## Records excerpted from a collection
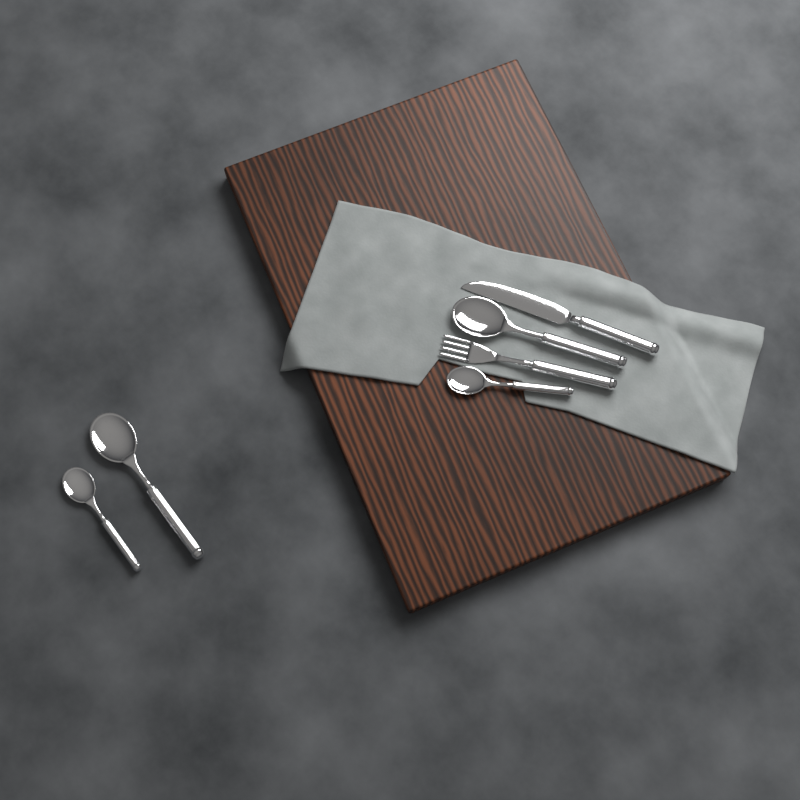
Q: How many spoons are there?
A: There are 4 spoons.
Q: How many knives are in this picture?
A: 1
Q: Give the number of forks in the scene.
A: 1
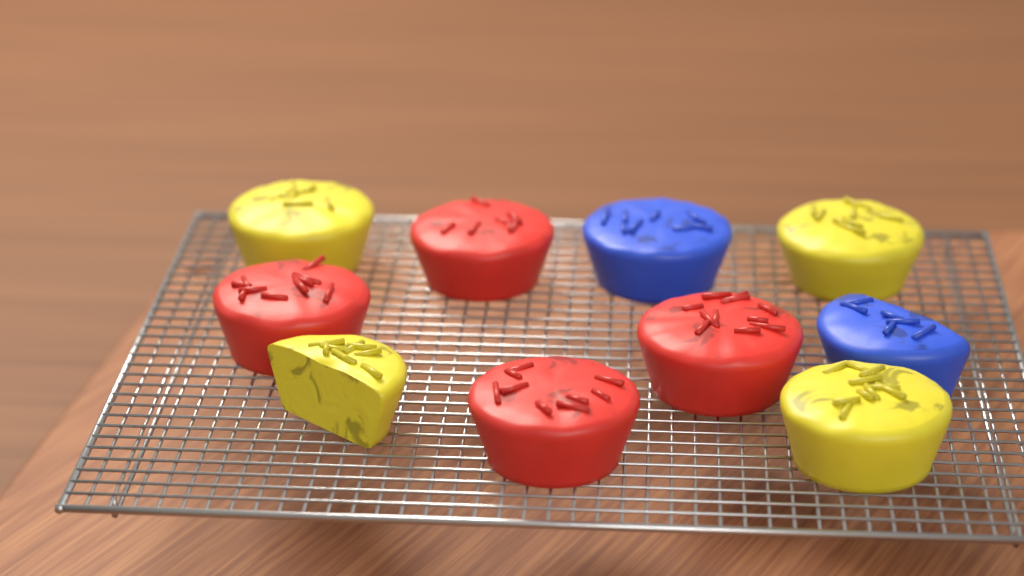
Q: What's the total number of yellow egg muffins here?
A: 4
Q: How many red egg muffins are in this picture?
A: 4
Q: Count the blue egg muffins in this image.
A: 2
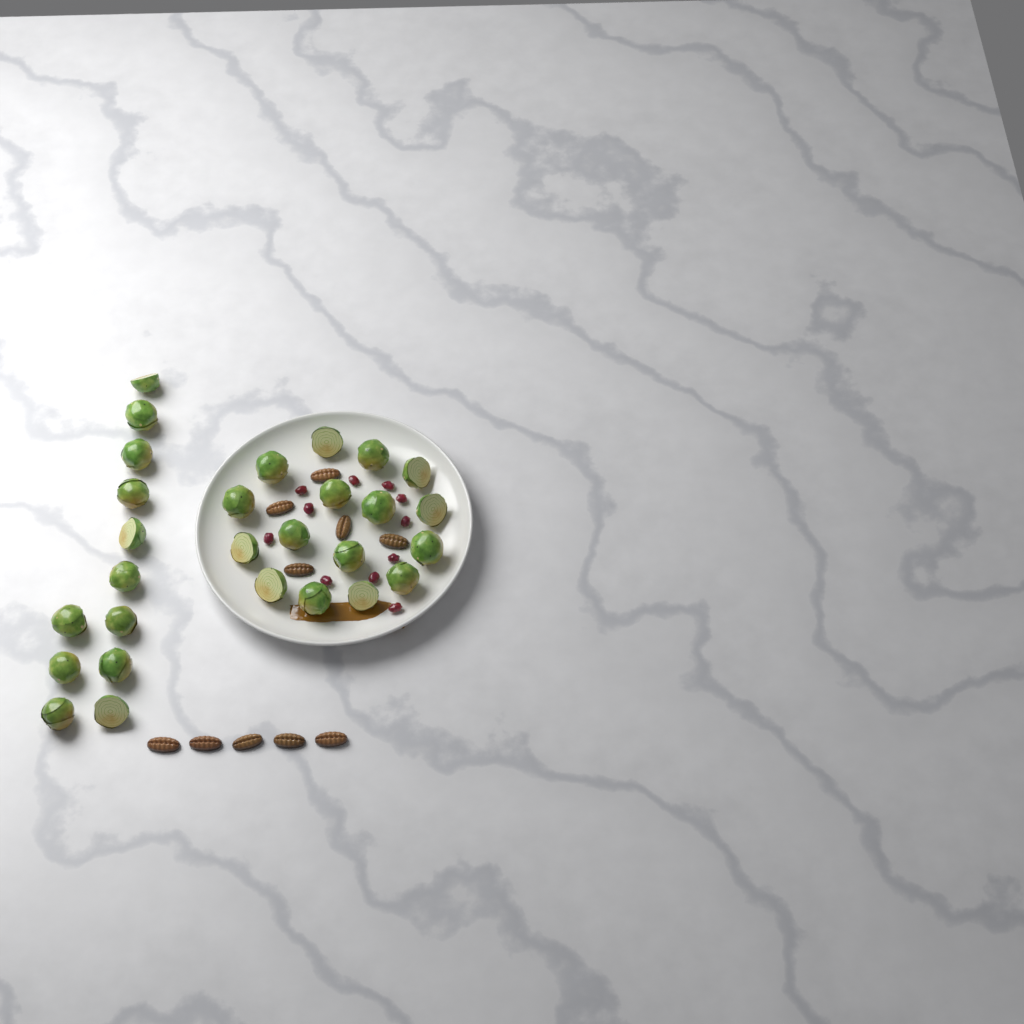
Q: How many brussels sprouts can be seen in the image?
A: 28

## TASK
Please locate each line in the entries above that contains the word "spoons" and copy those lines out in full.

## SOLVED EXERCISE
Q: How many spoons are there?
A: There are 4 spoons.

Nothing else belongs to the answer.